Could you write out, word for word, the lines in the items below, starting at the line containing "genus: Trochoidea" and ending at the line containing "family: Plethodontidae", with both of those lines included?

Data rows:
-----
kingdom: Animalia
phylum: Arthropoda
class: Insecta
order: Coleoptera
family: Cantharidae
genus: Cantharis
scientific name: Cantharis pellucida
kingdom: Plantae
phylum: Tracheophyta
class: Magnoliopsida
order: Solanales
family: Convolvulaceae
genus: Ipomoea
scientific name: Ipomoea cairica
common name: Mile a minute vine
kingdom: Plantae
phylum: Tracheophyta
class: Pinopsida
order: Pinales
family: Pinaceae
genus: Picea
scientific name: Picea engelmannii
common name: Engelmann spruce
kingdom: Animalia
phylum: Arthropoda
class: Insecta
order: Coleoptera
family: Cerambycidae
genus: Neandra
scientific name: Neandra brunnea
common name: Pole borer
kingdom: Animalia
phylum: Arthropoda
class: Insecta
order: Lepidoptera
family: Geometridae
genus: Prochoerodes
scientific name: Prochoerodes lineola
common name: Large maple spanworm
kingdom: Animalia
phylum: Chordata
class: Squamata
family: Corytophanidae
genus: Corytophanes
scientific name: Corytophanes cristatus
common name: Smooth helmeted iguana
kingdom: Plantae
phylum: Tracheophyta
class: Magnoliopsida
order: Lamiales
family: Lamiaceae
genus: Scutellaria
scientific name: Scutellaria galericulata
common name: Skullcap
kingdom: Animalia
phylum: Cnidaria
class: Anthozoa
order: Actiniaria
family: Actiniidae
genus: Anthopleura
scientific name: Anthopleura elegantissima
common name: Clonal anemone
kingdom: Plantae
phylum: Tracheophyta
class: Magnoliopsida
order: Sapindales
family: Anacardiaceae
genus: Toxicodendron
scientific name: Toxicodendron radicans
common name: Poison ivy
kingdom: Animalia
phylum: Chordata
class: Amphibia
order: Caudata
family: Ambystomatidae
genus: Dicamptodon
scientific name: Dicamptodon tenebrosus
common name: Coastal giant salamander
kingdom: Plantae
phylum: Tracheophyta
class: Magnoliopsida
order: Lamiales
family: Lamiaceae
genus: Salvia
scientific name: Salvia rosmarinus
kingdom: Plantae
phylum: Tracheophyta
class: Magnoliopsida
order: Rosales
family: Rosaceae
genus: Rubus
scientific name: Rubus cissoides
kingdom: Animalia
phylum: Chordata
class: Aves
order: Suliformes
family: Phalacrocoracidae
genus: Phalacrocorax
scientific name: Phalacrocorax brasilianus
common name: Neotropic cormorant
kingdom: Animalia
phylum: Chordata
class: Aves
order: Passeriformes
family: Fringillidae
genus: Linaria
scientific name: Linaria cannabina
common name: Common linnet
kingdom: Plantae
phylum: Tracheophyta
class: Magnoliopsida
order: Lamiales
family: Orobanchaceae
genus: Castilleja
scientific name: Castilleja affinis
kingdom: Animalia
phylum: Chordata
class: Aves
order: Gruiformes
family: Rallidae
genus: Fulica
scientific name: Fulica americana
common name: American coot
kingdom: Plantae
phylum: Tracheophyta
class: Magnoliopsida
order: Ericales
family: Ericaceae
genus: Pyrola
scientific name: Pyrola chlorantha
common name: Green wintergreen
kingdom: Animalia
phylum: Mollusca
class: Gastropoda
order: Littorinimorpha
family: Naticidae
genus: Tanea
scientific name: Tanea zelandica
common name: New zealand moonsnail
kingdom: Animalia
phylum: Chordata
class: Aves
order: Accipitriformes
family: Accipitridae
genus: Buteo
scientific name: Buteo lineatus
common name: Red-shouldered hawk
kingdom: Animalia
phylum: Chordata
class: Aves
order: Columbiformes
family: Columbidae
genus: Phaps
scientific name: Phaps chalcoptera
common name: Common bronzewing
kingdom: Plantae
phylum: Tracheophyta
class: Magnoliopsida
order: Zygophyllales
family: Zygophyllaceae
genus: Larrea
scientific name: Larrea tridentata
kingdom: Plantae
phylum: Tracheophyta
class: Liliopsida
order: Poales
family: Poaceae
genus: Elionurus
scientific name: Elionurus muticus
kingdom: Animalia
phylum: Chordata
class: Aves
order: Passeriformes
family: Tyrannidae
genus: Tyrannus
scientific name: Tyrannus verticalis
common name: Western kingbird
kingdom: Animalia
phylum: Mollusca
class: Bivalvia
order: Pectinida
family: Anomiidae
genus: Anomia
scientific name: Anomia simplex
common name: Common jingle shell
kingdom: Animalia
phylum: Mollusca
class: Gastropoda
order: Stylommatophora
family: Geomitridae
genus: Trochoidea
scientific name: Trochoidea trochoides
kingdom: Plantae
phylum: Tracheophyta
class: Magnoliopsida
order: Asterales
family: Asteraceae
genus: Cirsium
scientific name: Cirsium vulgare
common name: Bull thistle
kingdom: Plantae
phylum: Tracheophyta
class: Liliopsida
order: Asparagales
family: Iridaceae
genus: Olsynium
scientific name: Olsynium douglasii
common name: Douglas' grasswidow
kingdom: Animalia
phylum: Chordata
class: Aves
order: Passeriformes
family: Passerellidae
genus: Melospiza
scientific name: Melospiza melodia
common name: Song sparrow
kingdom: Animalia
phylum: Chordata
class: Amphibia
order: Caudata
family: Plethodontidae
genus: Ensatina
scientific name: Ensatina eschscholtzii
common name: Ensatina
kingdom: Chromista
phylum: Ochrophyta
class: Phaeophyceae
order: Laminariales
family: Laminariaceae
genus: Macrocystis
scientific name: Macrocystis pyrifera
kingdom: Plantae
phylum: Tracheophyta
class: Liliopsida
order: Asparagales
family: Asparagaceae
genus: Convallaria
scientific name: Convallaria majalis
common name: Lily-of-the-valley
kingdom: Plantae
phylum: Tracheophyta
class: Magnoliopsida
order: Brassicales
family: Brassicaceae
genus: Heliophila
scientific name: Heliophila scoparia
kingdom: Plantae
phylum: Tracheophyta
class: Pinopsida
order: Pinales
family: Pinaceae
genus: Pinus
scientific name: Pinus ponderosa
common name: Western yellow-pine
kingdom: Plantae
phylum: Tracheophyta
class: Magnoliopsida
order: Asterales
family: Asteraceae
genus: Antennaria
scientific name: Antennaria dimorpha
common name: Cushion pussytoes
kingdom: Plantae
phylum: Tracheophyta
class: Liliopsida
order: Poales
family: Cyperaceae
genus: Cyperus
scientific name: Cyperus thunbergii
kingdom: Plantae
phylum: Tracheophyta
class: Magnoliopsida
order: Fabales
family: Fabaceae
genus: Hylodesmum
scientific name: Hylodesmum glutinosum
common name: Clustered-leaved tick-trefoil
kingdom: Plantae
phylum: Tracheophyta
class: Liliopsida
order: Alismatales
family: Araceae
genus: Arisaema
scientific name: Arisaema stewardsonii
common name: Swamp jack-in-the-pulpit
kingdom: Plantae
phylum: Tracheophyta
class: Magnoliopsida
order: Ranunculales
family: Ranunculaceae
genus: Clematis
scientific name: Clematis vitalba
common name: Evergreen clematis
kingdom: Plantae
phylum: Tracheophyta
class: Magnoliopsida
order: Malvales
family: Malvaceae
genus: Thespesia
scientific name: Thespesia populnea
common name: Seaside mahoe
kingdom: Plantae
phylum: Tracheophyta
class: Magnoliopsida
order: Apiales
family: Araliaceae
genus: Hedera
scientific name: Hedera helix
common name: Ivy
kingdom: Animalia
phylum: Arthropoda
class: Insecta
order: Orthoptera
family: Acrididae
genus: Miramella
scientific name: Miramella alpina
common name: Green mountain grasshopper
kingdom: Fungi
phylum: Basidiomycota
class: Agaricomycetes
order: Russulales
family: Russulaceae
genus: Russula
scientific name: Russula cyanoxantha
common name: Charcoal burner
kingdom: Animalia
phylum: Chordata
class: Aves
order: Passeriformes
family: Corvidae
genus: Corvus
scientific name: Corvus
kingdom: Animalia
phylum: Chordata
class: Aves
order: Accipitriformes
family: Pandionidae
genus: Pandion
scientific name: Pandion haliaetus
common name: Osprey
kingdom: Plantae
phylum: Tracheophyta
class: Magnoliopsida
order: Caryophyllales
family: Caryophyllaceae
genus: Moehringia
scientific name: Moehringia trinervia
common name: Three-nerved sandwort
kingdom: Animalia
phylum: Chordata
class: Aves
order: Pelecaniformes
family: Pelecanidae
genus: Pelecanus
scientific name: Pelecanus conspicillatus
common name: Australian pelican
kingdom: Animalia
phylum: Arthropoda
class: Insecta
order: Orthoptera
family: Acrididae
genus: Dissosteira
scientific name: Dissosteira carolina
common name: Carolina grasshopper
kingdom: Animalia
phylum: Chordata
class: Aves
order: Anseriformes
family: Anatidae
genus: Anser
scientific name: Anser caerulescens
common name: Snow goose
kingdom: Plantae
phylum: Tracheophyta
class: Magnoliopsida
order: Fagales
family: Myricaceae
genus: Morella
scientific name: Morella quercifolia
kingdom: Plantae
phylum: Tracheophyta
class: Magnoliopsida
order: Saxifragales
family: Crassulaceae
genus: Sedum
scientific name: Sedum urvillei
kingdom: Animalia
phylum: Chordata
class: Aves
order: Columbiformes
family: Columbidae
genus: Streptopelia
-----
Task output:
genus: Trochoidea
scientific name: Trochoidea trochoides
kingdom: Plantae
phylum: Tracheophyta
class: Magnoliopsida
order: Asterales
family: Asteraceae
genus: Cirsium
scientific name: Cirsium vulgare
common name: Bull thistle
kingdom: Plantae
phylum: Tracheophyta
class: Liliopsida
order: Asparagales
family: Iridaceae
genus: Olsynium
scientific name: Olsynium douglasii
common name: Douglas' grasswidow
kingdom: Animalia
phylum: Chordata
class: Aves
order: Passeriformes
family: Passerellidae
genus: Melospiza
scientific name: Melospiza melodia
common name: Song sparrow
kingdom: Animalia
phylum: Chordata
class: Amphibia
order: Caudata
family: Plethodontidae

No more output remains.